To define, Snob Effect refers to a phenomenon where the demand for a particular good by the richer section of the society is inversely related to demand of the same good by the poorer section. Consider Mr. C who is a millionaire, he will not be willing to buy a basic mobile model that is owned by a large share of the population. Hence, this effect comes into play when people want uniqueness, are less willing to purchase a good that has widespread usage and value the exclusivity of owning rare products. Snob value refers to the value attached to a particular good for its power to showcase social superiority. The lower the availability, the higher is the snob value. Snob Appeal refers to the quality of a product to appeal to a consumer in a way that can improve his/her exclusivity.

It’s imperative to understand that this effect can have a positive as well as a negative impact on a commodity. However, in general, it reduces the demand for a commodity. Higher the snob value of a good, lower is the number of people owning it. As in the example of Mr B discussed earlier, the demand for a commodity may go down drastically due to the snob effect. On the other hand, some products that are ultimately purchased by the richer section to showcase social superiority (say an iPhone), face the positive side of snob effect as here the demand goes up by the richer section. However, the goods that encounter the positive side may have low practical value but very high economic value. Such as a rare work of art, sports car, expensive watch or anything exclusive.

EFFECT ON DEMAND CURVE 

Snob Effect makes the demand curve of a normal good less elastic and the demand curve of a luxury good positive. To purchase more luxury goods due to this effect, people tend to reduce their demand for normal good even if its price is decreasing. However, this decline is not to the extent that it neutralizes the total price effect. Hence, it makes the demand curve of the normal good less elastic. On the other hand, the demand for a luxury item (say iPhone) increases with the increasing price due to the snob effect violating the law of demand leading to a positive slope.

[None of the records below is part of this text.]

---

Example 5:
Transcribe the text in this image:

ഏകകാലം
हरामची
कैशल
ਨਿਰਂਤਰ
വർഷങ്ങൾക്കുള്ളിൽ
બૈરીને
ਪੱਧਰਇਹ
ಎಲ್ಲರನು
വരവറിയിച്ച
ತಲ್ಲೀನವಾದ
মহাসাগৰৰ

IS IT SIMILAR TO VEBLEN EFFECT?

Those familiar with economics know very well about the Veblen Effect. In theory, it’s possible to misinterpret and conclude Snob and Veblen Effect as the same considering that both effects have that element where the richer section of the society purchase a commodity that is rare to showcase their social superiority. However, the difference lies in the fact that Veblen effect is governed by price (higher price is equal to higher quality) whereas Snob effect is governed by demand (high demand by poorer section means inferior quality and vice versa). Despite this, it’s necessary to understand that the demand for Veblen goods (goods that show the Veblen effect) is influenced by the snob effect. It is due to this effect that people are willing to buy Veblen goods when their price increases to showcase social superiority. If the price of this product decreases, its snob appeal falls and vice versa.

CONCLUSION

In today’s world, it is necessary for large companies targeting middle-class consumers to ensure that their product does not lose their market share due to the snob effect. There’s a tendency whereby brands lose their status and identity in an attempt to increase market share by lowering the price. Therefore, producers sometimes pay special attention to ensure that their products don’t become a part of mainstream culture and trigger snob effect due to promotional discounts. The psychological perception of a commodity sometimes is the most important determinant and hence the bigger picture needs to be seen to understand the aspects of demand and supply.